So how do the Yahoo Boys get away with it?
Umunna says few fear getting caught. Most pay a percentage of takings to police. Bungs are also paid to bank staff to ensure that money transfers from victims go through smoothly.
Such is the acceptance of corruption in Nigeria that they are hailed as heroes by many and even celebrated in songs.
Nigerian culture ‘celebrates wealth without questioning the source of the money’, according to a report by Dr Oludayo Tade, from the University of Ibadan, who studies internet fraud.
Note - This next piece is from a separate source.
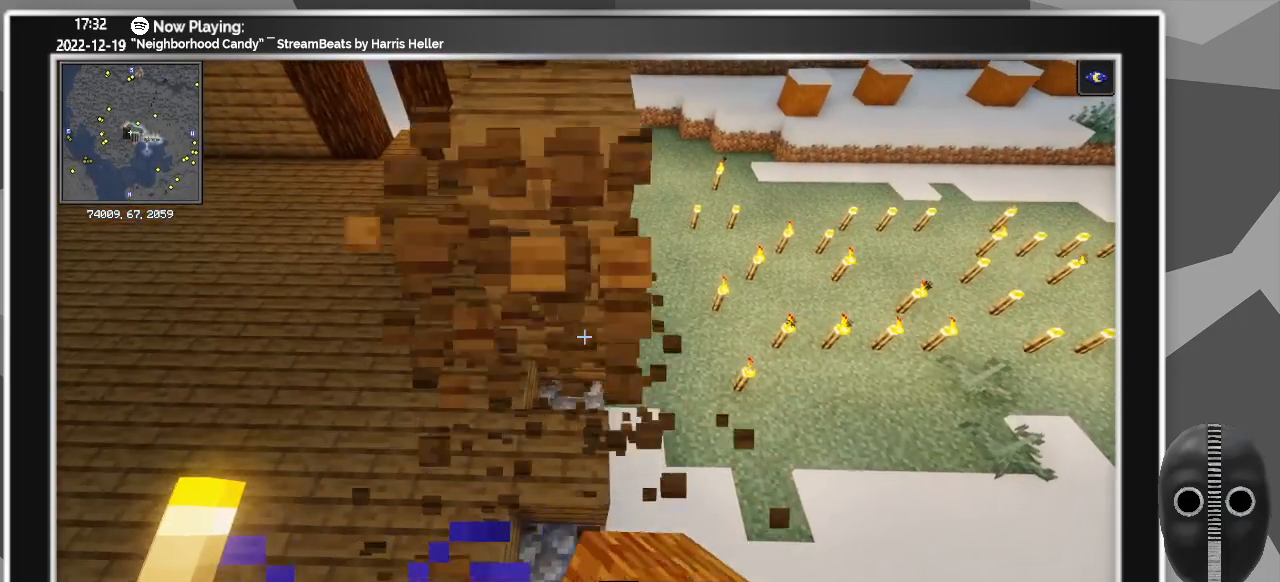
{"keys": ["w"], "mouse": [], "events": [[16, "mouse_left", "up"], [66, "mouse_left", "down"], [116, "mouse_left", "up"], [166, "mouse_left", "down"], [200, "mouse_left", "up"], [250, "mouse_left", "down"], [300, "mouse_left", "up"], [350, "mouse_left", "down"], [350, "w", "down"], [400, "mouse_left", "up"], [450, "mouse_left", "down"], [483, "mouse_left", "up"]]}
Indeed, Yahoo Boys’ spending is so lavish that entire sectors of the Lagos economy — fashion retailers, hotels, luxury car sellers and nightclubs — apparently depend on them.
One Yahoo Boy dubbed ‘Mr White’ funded a life of luxury by tricking British women.
Graduate Akpojivi Joel Onoriode, 29, lived in a lavishly furnished, seven-bedroom home. The father of two — whose wife spends so much she was nicknamed LePosh — earned his moniker thanks to his love of designer white clothes and cars, including a ZDX Acura, a £50,000 Mercedes Benz E300 and a Range Rover.
Police finally caught up with him recently and he admitted being in the ‘yahoo-yahoo’ business, with an offshore account in China. His online exploits had afforded his family exotic trips, including luxury breaks to the Middle East.
It’s luxury funded by women such as care worker Sharon Hughes, 52, from Brighouse, West Yorkshire. She was contacted on Facebook in April by a scammer using the name Franklin Arnold, who claimed to be an American working on a Scottish oil rig.
She says: ‘I was infatuated. He told me how pretty I was. He wanted to take me to Florida with him.’
After a week, he said he needed money and, because he was on the rig, couldn’t access funds.
‘I foolishly agreed and went to Western Union to pay him £1,400. It was a huge sum for me — far more than I could afford. But I was besotted.’
A problem with the recipient account prevented payment, and the photo purporting to be ‘Franklin’ was discovered to be a U.S-based hypnotist called Steve Jones, whose stolen image had frequently been used in similar scams.
‘It was devastating,’ says Sharon. ‘In your mind, you have built up so much. It’s terrifying how easily you can be fooled.’